Joe Lieberman, a long-time lefty, progressive Connecticut politician, U.S. Senator, and vice presidential candidate, had to wiggle free from his Democratic label to win re-election as an independent.  And Connecticut’s former U.S. Rep. and U.S. Sen. Lowell Weicker Jr. had to shed his Republican affiliation to market himself as an independent in his successful election as the state’s governor in 1990.

In Massachusetts, the GOP-flavored, Tea Party-favorite Scott Brown, who wears the Kennedy Senatorial crown, is already being smacked around for not really being conservative enough; of becoming one of those sissy Northeastern Republicans. Maybe he’ll move to Rhode Island and become a Baptist.

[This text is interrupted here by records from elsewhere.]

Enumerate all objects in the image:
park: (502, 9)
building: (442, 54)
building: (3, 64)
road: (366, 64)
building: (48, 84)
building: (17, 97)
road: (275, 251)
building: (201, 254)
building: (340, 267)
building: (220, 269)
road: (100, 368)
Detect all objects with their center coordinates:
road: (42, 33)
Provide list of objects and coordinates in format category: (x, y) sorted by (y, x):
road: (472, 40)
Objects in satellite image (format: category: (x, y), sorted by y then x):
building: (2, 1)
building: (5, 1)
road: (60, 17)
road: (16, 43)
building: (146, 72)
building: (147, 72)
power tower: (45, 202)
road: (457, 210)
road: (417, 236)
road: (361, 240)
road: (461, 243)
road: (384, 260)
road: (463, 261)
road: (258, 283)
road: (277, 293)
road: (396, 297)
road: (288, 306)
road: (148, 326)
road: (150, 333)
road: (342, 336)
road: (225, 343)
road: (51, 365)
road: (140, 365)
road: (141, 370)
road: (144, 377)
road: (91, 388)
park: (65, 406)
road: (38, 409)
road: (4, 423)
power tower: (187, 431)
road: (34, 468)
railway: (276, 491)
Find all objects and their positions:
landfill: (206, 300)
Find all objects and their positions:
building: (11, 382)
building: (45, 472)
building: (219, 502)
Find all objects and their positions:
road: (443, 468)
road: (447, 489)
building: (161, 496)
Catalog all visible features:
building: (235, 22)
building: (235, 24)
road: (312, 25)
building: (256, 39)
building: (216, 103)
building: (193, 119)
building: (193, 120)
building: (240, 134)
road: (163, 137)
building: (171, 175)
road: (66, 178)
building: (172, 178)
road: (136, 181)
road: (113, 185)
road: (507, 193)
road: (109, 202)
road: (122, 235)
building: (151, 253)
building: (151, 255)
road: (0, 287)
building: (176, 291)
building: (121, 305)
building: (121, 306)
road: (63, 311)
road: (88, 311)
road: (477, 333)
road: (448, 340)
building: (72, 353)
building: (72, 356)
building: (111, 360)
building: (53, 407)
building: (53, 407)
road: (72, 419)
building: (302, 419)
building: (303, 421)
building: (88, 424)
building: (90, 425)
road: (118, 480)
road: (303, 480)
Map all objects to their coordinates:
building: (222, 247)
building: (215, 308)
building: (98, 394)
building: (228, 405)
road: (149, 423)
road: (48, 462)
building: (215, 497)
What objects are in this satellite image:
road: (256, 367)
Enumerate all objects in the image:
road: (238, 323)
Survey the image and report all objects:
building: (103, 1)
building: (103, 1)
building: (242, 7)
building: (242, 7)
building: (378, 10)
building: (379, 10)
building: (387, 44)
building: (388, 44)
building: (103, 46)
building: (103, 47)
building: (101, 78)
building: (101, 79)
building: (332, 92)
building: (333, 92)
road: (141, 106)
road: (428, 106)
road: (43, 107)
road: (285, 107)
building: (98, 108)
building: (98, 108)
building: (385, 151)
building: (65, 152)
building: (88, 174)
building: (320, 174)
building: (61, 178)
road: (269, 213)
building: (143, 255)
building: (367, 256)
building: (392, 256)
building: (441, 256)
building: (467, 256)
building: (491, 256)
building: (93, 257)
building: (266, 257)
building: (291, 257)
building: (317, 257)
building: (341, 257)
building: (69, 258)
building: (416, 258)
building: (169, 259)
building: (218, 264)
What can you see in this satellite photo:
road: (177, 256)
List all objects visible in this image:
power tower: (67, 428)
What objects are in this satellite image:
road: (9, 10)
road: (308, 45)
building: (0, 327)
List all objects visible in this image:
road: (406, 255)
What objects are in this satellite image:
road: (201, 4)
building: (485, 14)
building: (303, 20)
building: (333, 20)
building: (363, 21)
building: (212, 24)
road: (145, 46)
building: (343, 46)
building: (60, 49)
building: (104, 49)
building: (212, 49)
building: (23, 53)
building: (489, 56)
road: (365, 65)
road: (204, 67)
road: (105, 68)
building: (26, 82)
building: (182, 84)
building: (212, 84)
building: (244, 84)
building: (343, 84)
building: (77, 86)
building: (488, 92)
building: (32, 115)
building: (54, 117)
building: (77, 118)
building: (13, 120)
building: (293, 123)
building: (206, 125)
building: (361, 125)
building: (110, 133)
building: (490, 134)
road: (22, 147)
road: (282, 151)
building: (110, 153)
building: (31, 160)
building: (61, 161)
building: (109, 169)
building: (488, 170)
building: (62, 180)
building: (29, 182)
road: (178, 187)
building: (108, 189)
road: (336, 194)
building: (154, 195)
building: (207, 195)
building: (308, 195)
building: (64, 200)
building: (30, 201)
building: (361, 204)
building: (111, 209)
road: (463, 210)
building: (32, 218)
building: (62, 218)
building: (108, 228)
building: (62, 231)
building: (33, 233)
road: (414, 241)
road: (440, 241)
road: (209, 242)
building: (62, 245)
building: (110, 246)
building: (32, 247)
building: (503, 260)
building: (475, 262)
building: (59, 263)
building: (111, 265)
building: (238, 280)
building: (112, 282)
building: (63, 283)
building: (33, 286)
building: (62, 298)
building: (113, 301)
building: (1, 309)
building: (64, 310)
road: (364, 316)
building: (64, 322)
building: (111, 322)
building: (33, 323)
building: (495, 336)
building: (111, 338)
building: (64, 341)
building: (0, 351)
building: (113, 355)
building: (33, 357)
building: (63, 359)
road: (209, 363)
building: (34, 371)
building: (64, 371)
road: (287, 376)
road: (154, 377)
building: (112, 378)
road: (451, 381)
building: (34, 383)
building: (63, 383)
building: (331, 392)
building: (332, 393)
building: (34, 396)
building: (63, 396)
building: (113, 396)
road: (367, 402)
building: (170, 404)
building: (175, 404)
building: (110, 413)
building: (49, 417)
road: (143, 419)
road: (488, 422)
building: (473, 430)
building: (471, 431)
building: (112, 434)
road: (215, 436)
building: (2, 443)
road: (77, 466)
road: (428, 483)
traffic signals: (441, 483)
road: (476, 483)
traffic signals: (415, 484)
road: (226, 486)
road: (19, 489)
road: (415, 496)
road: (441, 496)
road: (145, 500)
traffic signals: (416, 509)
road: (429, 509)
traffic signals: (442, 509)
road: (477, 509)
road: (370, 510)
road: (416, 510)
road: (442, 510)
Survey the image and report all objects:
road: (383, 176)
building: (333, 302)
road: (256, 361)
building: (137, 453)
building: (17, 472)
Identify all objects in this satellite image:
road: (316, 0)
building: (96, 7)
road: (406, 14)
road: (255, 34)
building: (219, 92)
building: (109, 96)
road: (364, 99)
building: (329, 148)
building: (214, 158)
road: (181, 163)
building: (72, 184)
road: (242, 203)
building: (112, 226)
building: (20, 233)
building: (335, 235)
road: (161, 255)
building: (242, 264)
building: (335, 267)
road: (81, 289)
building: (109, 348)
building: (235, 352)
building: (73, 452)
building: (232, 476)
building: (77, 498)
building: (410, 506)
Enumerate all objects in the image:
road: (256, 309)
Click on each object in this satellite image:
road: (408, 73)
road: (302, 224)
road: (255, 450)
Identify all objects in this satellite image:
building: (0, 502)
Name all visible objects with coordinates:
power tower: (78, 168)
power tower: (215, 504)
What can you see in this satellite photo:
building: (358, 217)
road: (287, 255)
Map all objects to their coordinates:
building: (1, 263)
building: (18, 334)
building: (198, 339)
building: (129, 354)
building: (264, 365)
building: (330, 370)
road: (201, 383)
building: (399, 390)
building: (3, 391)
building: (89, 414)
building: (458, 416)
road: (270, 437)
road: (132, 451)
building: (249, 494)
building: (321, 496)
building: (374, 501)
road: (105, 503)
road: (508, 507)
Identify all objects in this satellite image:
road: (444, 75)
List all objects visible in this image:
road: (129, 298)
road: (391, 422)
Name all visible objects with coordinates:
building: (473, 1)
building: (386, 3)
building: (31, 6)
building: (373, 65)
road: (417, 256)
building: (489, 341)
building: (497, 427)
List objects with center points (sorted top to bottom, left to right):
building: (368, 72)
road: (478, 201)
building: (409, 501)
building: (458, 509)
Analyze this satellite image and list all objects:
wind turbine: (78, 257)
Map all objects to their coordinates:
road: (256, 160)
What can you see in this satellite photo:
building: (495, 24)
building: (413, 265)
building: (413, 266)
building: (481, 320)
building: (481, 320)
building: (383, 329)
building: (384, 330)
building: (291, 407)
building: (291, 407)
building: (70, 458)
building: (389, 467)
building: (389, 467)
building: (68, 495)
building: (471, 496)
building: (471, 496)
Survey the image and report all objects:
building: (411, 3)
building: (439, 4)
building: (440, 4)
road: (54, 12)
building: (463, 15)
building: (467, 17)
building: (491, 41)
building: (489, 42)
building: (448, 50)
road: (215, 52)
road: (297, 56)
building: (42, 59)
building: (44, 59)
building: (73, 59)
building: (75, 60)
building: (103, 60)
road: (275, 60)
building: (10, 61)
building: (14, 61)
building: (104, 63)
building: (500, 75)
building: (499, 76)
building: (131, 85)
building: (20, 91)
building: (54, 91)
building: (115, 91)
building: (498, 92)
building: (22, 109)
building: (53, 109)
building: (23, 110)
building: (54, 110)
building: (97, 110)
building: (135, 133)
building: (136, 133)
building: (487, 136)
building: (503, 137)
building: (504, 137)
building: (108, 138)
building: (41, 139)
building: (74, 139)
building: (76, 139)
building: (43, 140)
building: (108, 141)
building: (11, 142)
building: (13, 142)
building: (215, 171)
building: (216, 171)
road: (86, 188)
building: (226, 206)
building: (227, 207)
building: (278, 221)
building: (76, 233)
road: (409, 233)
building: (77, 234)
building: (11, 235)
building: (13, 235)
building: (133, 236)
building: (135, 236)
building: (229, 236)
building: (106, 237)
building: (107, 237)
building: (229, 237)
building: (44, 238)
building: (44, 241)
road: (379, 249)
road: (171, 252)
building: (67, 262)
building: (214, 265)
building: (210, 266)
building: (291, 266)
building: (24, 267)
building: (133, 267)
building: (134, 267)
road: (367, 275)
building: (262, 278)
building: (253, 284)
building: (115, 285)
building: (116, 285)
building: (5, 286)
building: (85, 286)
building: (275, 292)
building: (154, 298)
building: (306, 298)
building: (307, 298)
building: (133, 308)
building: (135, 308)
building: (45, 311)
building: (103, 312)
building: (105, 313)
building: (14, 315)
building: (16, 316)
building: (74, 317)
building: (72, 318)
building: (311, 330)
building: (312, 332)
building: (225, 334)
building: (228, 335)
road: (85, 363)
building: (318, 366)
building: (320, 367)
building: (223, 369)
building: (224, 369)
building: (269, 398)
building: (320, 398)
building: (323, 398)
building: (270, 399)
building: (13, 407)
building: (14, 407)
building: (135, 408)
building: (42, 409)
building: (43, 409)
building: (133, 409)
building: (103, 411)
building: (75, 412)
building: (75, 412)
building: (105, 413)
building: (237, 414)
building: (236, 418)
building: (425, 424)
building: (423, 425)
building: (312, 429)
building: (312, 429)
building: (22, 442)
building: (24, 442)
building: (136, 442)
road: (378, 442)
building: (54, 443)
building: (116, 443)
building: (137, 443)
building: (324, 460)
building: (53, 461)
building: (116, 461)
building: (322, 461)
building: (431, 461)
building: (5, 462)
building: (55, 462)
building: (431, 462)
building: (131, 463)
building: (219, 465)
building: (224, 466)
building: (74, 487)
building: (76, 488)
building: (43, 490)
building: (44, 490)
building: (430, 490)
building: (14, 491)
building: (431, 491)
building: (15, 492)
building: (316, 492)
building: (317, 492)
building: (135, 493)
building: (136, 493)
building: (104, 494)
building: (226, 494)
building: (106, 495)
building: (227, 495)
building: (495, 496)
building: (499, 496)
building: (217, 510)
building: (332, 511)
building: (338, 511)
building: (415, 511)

The two women pretending to be Republican U.S. Senators from Maine would be quite comfortable switching parties and consorting with labor unions, if circumstances allowed it. Even Mitt Romney, not one to wiggle when it came to which side of the political aisle he found most to his liking, brought Massachusetts an early version of ObamaCare, even before there was much of an Obama.

This kind of murky business has been much more common at the city and suburban levels, where many the city manager of a nonpartisan political town has been known to say that there is no such thing as a Democratic or Republican pothole. The most high-profile recent example, of course, is Mayor Bloomberg in New York City, a politician who has been a Democrat and a Republican and an independent over the years – and would be happy to run on the Vegetarian Party ticket, if that’s what you want him to do.

Our traditional sense of how the world works teaches us that two, or perhaps three, political parties banging away at each other is a healthy approach to governance. But when the marketplace of ideas begins to look more like a giant discount-food warehouse, with choices that become harder and harder to make, the brand loyalty begins to shrink.